REQUEST A >>
Convert the entries into a numbered list, leaving out blank lines, starting at the first line of the entries and stopping after the line that has "𝗖𝗨𝗦𝗧𝗢𝗠𝗘𝗥 𝗦𝗘𝗥𝗩𝗜𝗖𝗘".

SOURCE PASSAGE >>
▶

Arts Education Blog Forum Continues

Arts Education Blog Forum – Day 2

Category:  Practice:

Question #2:  Where do we stand with higher academia in their participation in moving forward arts education?

Kristine Alexander:  (Executive Director of The California Arts Project, one of the California Subject Matter Projects, a discipline-based network of university based regional professional development centers serving K - Post Secondary educators within California in support of teaching and learning in the arts).

After agreeing to be a responder for the Arts Education Blog on the question of engaging participation from higher education, I found myself navigating through a set of complex issues, questions and summer musings as I tried to focus and craft my response. This mental journey took place while I was visiting TCAP site programs across the state and talking with teachers engaged in arts education professional development. I found myself struggling at times with some of the Blog’s background context and background materials when juxtaposed to the current reality of arts education in public education, teachers’ practice, higher education and teacher preparation. As the deadline was upon me, I came to the conclusion that I couldn’t respond to the question “Where do we stand with higher academia in their participation in moving forward arts education?” if my response gave the impression that I agreed with the assumption that the approach for arts education is arts integration as described by the President’s Committee on the Arts & Humanities.

◀

Data pulled from a collection:
▶

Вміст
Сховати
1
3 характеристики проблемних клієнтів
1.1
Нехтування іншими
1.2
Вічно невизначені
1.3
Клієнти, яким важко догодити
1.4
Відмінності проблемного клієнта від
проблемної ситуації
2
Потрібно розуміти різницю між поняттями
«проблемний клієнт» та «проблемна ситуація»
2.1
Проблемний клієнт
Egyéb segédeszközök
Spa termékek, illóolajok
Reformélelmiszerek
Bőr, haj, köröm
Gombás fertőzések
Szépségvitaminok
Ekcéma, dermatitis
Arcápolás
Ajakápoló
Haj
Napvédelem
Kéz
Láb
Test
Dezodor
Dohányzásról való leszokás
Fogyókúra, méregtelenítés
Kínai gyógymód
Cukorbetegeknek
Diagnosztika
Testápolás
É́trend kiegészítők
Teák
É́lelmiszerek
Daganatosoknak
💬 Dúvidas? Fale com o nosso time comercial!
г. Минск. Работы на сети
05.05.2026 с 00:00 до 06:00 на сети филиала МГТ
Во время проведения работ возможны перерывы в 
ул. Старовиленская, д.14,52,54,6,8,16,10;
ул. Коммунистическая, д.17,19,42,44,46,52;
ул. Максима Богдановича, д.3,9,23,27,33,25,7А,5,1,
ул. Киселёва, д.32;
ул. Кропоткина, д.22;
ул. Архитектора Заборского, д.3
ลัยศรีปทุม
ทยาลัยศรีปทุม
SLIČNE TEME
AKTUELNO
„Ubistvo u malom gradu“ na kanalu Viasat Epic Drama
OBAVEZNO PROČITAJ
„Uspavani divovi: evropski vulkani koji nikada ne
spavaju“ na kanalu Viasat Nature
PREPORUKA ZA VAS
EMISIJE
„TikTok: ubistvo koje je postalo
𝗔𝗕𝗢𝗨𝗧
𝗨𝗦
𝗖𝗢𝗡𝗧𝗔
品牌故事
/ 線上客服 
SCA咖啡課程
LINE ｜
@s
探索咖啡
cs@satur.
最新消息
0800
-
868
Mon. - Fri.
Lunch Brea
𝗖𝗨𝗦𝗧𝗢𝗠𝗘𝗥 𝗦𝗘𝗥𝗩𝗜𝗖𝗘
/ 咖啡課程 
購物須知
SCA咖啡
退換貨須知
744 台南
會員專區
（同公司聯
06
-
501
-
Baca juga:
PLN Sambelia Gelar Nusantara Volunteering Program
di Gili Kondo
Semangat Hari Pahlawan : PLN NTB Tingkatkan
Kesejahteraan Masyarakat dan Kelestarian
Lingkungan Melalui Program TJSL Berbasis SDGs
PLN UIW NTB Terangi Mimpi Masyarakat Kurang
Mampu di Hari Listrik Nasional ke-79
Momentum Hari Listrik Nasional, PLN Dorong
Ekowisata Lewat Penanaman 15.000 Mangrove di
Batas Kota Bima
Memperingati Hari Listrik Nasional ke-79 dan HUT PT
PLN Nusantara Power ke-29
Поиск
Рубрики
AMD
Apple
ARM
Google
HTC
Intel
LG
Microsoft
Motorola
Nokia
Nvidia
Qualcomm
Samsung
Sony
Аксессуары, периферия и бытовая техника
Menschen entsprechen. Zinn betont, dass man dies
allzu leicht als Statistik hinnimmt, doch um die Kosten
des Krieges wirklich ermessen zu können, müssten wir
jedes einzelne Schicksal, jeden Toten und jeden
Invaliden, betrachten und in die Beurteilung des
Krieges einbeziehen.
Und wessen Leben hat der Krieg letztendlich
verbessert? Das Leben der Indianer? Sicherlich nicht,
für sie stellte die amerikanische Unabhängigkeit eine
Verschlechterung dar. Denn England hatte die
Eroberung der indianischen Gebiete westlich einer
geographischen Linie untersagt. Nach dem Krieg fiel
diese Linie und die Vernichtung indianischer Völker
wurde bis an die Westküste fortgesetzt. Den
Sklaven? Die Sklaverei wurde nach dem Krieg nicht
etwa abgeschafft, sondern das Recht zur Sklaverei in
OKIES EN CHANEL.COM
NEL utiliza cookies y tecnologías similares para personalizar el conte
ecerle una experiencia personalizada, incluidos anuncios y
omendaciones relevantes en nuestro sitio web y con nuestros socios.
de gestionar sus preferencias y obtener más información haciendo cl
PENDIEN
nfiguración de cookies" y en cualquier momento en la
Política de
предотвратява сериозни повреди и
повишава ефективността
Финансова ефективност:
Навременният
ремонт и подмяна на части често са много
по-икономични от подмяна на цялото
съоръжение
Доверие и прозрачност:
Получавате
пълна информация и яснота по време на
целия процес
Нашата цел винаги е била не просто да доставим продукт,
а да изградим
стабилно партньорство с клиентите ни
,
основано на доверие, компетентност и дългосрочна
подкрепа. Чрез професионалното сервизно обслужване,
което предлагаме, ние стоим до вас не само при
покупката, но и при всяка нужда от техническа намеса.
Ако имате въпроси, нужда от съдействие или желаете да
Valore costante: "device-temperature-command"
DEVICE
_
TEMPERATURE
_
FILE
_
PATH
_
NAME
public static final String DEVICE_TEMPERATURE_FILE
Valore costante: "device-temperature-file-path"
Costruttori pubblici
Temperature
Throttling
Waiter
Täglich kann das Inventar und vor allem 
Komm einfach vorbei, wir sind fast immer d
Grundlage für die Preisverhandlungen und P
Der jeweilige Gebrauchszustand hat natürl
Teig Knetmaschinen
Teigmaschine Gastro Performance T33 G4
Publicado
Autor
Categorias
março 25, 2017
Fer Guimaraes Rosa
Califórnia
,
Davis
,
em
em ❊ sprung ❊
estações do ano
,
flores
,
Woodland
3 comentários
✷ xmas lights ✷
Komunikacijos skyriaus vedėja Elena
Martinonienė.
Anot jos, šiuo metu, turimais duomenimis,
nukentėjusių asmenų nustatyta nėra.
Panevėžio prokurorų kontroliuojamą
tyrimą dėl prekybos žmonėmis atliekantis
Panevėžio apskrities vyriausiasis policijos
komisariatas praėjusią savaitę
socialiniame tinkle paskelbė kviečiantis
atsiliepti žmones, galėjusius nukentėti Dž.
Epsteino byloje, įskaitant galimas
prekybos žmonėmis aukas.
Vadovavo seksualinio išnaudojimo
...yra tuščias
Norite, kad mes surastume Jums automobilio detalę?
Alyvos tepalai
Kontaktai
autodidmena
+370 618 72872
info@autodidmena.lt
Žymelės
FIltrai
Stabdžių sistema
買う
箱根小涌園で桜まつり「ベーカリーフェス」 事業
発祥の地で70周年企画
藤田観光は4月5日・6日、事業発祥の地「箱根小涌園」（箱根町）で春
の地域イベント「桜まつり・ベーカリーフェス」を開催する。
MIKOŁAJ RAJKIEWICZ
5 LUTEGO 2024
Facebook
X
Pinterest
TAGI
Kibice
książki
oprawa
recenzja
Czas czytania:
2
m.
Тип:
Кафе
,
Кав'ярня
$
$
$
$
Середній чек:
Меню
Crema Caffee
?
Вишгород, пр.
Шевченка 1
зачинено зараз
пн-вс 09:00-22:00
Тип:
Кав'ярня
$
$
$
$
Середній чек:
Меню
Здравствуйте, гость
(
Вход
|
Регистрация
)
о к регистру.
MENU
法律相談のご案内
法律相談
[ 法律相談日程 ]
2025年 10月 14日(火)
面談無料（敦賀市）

◀

REQUEST B >>
Output, word for word, the part of the arts education blog post that begins at the words "Arts Education Blog Forum Continues" and ends after "in the arts).".

PROBLEM SOLUTION A >>
1. Вміст
2. Сховати
3. 1
4. 3 характеристики проблемних клієнтів
5. 1.1
6. Нехтування іншими
7. 1.2
8. Вічно невизначені
9. 1.3
10. Клієнти, яким важко догодити
11. 1.4
12. Відмінності проблемного клієнта від
13. проблемної ситуації
14. 2
15. Потрібно розуміти різницю між поняттями
16. «проблемний клієнт» та «проблемна ситуація»
17. 2.1
18. Проблемний клієнт
19. Egyéb segédeszközök
20. Spa termékek, illóolajok
21. Reformélelmiszerek
22. Bőr, haj, köröm
23. Gombás fertőzések
24. Szépségvitaminok
25. Ekcéma, dermatitis
26. Arcápolás
27. Ajakápoló
28. Haj
29. Napvédelem
30. Kéz
31. Láb
32. Test
33. Dezodor
34. Dohányzásról való leszokás
35. Fogyókúra, méregtelenítés
36. Kínai gyógymód
37. Cukorbetegeknek
38. Diagnosztika
39. Testápolás
40. É́trend kiegészítők
41. Teák
42. É́lelmiszerek
43. Daganatosoknak
44. 💬 Dúvidas? Fale com o nosso time comercial!
45. г. Минск. Работы на сети
46. 05.05.2026 с 00:00 до 06:00 на сети филиала МГТ
47. Во время проведения работ возможны перерывы в 
48. ул. Старовиленская, д.14,52,54,6,8,16,10;
49. ул. Коммунистическая, д.17,19,42,44,46,52;
50. ул. Максима Богдановича, д.3,9,23,27,33,25,7А,5,1,
51. ул. Киселёва, д.32;
52. ул. Кропоткина, д.22;
53. ул. Архитектора Заборского, д.3
54. ลัยศรีปทุม
55. ทยาลัยศรีปทุม
56. SLIČNE TEME
57. AKTUELNO
58. „Ubistvo u malom gradu“ na kanalu Viasat Epic Drama
59. OBAVEZNO PROČITAJ
60. „Uspavani divovi: evropski vulkani koji nikada ne
61. spavaju“ na kanalu Viasat Nature
62. PREPORUKA ZA VAS
63. EMISIJE
64. „TikTok: ubistvo koje je postalo
65. 𝗔𝗕𝗢𝗨𝗧
66. 𝗨𝗦
67. 𝗖𝗢𝗡𝗧𝗔
68. 品牌故事
69. / 線上客服 
70. SCA咖啡課程
71. LINE ｜
72. @s
73. 探索咖啡
74. cs@satur.
75. 最新消息
76. 0800
77. -
78. 868
79. Mon. - Fri.
80. Lunch Brea
81. 𝗖𝗨𝗦𝗧𝗢𝗠𝗘𝗥 𝗦𝗘𝗥𝗩𝗜𝗖𝗘

PROBLEM SOLUTION B >>
Arts Education Blog Forum Continues

Arts Education Blog Forum – Day 2

Category:  Practice:

Question #2:  Where do we stand with higher academia in their participation in moving forward arts education?

Kristine Alexander:  (Executive Director of The California Arts Project, one of the California Subject Matter Projects, a discipline-based network of university based regional professional development centers serving K - Post Secondary educators within California in support of teaching and learning in the arts).